Hawks are birds of prey. They don’t make lazy circles in the sky, they find a nice tree-top to perch in, and then they wait for an unsuspecting victim to show itself, at which time they swoop down and scoop up fuzzy Peter Cottontail or whomever.

What follows involves much blood, hair, and gristle.

Scientific tests have shown that baby chicks will go berserk when the silhouette of a hawk is held over their heads (as opposed to that of, say, a pigeon) so for a hawk to make lazy circles in the sky would be rather akin to sending out an all-points bulletin that they were preparing to eat someone down below. It just wouldn’t be productive from the hawk’s street-smart point of view.

What poor clueless Lorenz Hart is referring to, is the buzzard or turkey vulture, who catches slow summer updrafts (in the heat of the day) and rides them in a slow upward spiral in his search for tasty rotting meat.
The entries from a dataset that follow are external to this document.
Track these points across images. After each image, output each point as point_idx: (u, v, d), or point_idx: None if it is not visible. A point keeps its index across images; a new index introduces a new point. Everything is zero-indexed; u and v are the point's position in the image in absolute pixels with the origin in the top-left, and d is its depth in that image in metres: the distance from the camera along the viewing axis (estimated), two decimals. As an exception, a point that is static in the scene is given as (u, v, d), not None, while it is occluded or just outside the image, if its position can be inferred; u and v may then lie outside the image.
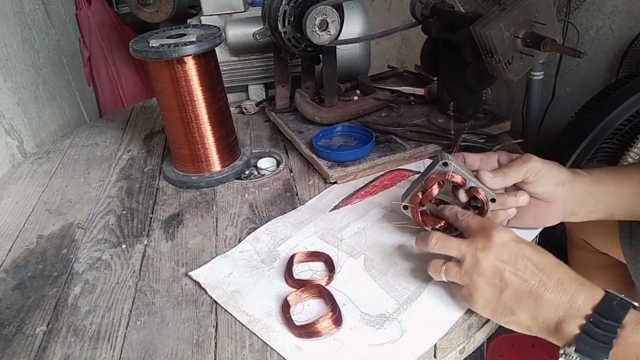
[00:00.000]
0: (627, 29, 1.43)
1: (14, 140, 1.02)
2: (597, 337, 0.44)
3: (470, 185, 0.58)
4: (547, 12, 0.72)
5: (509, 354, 1.32)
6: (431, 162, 0.60)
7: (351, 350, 0.51)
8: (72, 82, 1.40)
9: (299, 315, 0.55)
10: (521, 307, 0.49)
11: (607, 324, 0.44)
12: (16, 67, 1.09)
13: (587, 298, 0.46)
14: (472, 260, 0.51)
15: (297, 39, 0.89)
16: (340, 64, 0.96)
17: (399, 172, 0.81)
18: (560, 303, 0.47)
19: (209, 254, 0.67)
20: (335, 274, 0.60)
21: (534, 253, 0.50)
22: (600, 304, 0.46)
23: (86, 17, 1.55)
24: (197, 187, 0.83)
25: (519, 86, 1.66)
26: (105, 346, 0.54)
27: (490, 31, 0.70)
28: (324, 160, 0.82)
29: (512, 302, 0.49)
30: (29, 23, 1.20)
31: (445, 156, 0.58)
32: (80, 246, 0.71)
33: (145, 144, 1.01)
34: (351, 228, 0.69)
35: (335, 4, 0.84)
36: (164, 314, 0.58)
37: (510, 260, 0.49)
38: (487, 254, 0.50)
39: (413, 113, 0.96)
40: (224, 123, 0.83)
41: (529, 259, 0.49)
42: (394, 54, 1.93)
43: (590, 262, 0.99)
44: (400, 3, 1.82)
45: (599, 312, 0.45)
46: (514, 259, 0.49)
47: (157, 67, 0.76)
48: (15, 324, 0.58)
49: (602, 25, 1.46)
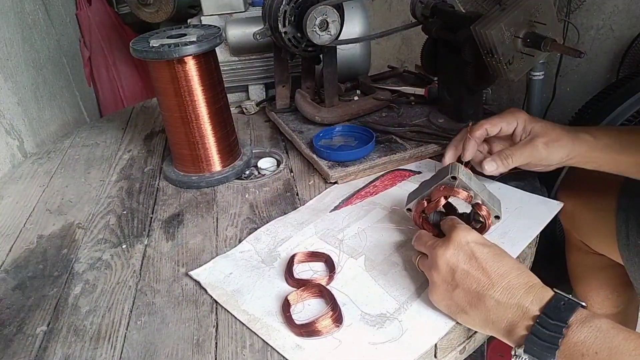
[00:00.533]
0: (627, 29, 1.43)
1: (14, 140, 1.02)
2: (544, 338, 0.44)
3: (476, 202, 0.58)
4: (547, 12, 0.72)
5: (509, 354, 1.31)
6: (443, 167, 0.61)
7: (351, 349, 0.51)
8: (73, 82, 1.40)
9: (300, 314, 0.55)
10: (472, 308, 0.50)
11: (553, 324, 0.44)
12: (16, 67, 1.09)
13: (535, 300, 0.47)
14: (431, 257, 0.54)
15: (298, 39, 0.89)
16: (341, 64, 0.96)
17: (399, 172, 0.81)
18: (508, 306, 0.47)
19: (209, 254, 0.67)
20: (335, 274, 0.60)
21: (488, 257, 0.50)
22: (546, 305, 0.46)
23: (86, 17, 1.55)
24: (198, 187, 0.83)
25: (519, 86, 1.65)
26: (106, 346, 0.54)
27: (491, 31, 0.70)
28: (324, 160, 0.82)
29: (464, 301, 0.50)
30: (29, 23, 1.20)
31: (456, 168, 0.58)
32: (81, 246, 0.71)
33: (146, 144, 1.01)
34: (351, 229, 0.69)
35: (335, 4, 0.84)
36: (164, 314, 0.58)
37: (463, 261, 0.51)
38: (443, 252, 0.52)
39: (413, 113, 0.96)
40: (224, 123, 0.83)
41: (480, 262, 0.50)
42: (394, 54, 1.92)
43: (588, 263, 0.99)
44: (400, 3, 1.82)
45: (546, 313, 0.45)
46: (467, 260, 0.51)
47: (157, 67, 0.76)
48: (15, 324, 0.58)
49: (602, 25, 1.46)
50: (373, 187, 0.78)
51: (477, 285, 0.49)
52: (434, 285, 0.53)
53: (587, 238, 0.92)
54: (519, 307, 0.47)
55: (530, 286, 0.48)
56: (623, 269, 0.84)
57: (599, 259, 0.93)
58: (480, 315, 0.49)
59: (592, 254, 0.94)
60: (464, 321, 0.52)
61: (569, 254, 1.03)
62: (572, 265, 1.04)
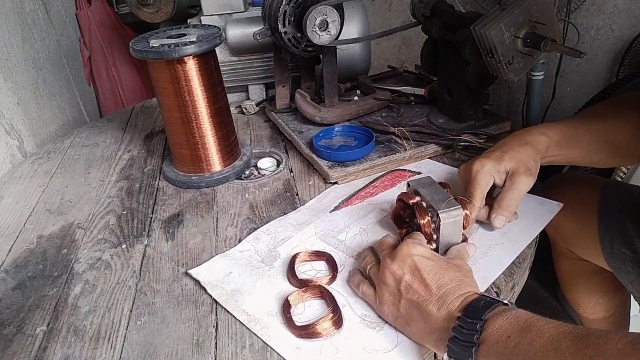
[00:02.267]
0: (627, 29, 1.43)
1: (14, 140, 1.02)
2: (463, 337, 0.44)
3: (420, 204, 0.59)
4: (547, 12, 0.72)
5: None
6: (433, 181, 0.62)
7: (351, 352, 0.51)
8: (72, 82, 1.40)
9: (300, 315, 0.55)
10: (413, 319, 0.50)
11: (470, 323, 0.45)
12: (16, 67, 1.09)
13: (460, 305, 0.47)
14: (381, 268, 0.54)
15: (298, 39, 0.89)
16: (341, 64, 0.96)
17: (399, 172, 0.81)
18: (439, 316, 0.48)
19: (209, 254, 0.67)
20: (338, 273, 0.60)
21: (431, 270, 0.51)
22: (467, 306, 0.46)
23: (86, 17, 1.55)
24: (197, 187, 0.83)
25: (519, 86, 1.66)
26: (106, 346, 0.54)
27: (491, 31, 0.70)
28: (324, 160, 0.82)
29: (406, 313, 0.51)
30: (29, 23, 1.20)
31: (413, 182, 0.61)
32: (81, 246, 0.71)
33: (146, 144, 1.01)
34: (352, 229, 0.69)
35: (335, 4, 0.84)
36: (164, 314, 0.58)
37: (406, 273, 0.51)
38: (389, 264, 0.53)
39: (413, 113, 0.96)
40: (224, 123, 0.83)
41: (422, 274, 0.50)
42: (394, 54, 1.92)
43: (576, 269, 0.98)
44: (400, 3, 1.82)
45: (465, 314, 0.46)
46: (411, 272, 0.51)
47: (157, 67, 0.76)
48: (15, 324, 0.58)
49: (602, 25, 1.46)
50: (373, 188, 0.78)
51: (417, 297, 0.50)
52: (382, 297, 0.53)
53: (572, 246, 0.92)
54: (447, 315, 0.47)
55: (464, 294, 0.48)
56: (611, 273, 0.83)
57: (586, 265, 0.93)
58: (420, 327, 0.49)
59: (579, 260, 0.93)
60: (408, 334, 0.52)
61: (556, 262, 1.03)
62: (561, 272, 1.03)
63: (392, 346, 0.51)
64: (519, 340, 0.42)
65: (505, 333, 0.43)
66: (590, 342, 0.38)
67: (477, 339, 0.44)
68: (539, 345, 0.40)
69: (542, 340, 0.41)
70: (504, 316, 0.44)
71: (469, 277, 0.52)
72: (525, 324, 0.42)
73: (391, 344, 0.51)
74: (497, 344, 0.43)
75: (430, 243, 0.58)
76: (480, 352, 0.44)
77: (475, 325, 0.44)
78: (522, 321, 0.43)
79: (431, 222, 0.58)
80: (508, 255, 0.62)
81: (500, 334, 0.43)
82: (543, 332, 0.41)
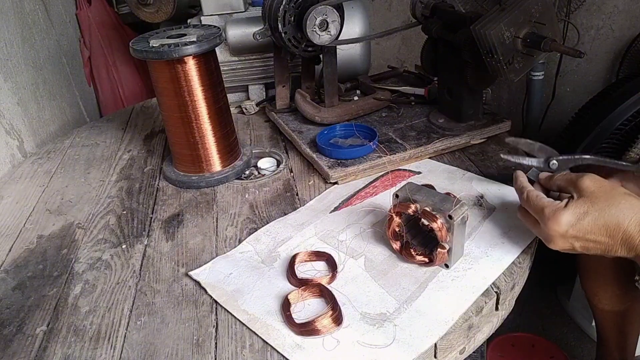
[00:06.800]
0: (627, 29, 1.43)
1: (14, 140, 1.02)
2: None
3: (423, 210, 0.58)
4: (547, 12, 0.72)
5: (509, 354, 1.32)
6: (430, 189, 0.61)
7: (351, 348, 0.51)
8: (72, 82, 1.40)
9: (299, 313, 0.55)
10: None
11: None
12: (16, 67, 1.09)
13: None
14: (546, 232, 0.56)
15: (298, 39, 0.89)
16: (341, 64, 0.96)
17: (399, 172, 0.81)
18: None
19: (209, 254, 0.67)
20: (337, 272, 0.60)
21: (594, 225, 0.53)
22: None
23: (86, 17, 1.55)
24: (197, 187, 0.83)
25: (519, 86, 1.66)
26: (106, 346, 0.54)
27: (491, 31, 0.70)
28: (324, 160, 0.82)
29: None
30: (29, 23, 1.20)
31: (406, 188, 0.60)
32: (81, 246, 0.71)
33: (146, 144, 1.01)
34: (351, 230, 0.69)
35: (335, 4, 0.84)
36: (164, 314, 0.58)
37: (578, 245, 0.56)
38: (556, 243, 0.56)
39: (413, 113, 0.96)
40: (224, 123, 0.83)
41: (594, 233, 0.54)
42: (394, 54, 1.93)
43: (595, 258, 0.98)
44: (400, 3, 1.82)
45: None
46: (579, 242, 0.55)
47: (157, 67, 0.76)
48: (15, 324, 0.58)
49: (602, 25, 1.46)
50: (373, 188, 0.78)
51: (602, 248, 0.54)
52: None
53: None
54: None
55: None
56: (630, 266, 0.83)
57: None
58: None
59: None
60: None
61: None
62: (581, 261, 1.04)
63: (390, 341, 0.51)
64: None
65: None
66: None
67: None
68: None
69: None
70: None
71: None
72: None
73: (390, 339, 0.51)
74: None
75: (442, 246, 0.57)
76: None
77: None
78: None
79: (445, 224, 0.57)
80: (508, 255, 0.62)
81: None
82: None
Ergo, the proper song lyric SHOULD have been:

“Every DAY my honey-lamb and I
Steep ourselves in culture, and watch a vulture
Makin’ lazy circles in the sky.”

So like I say, the fact that you may or may not be a successful lyricist or a wealthy crack entrepreneur doesn’t mean that you know anything.

If you ask me (which no one seems to do much anymore) we need to start focusing on the things we don’t know and try to start learning from them.

It might not stop any wars, or end street crime, but perhaps we’d have fewer dopey musicals.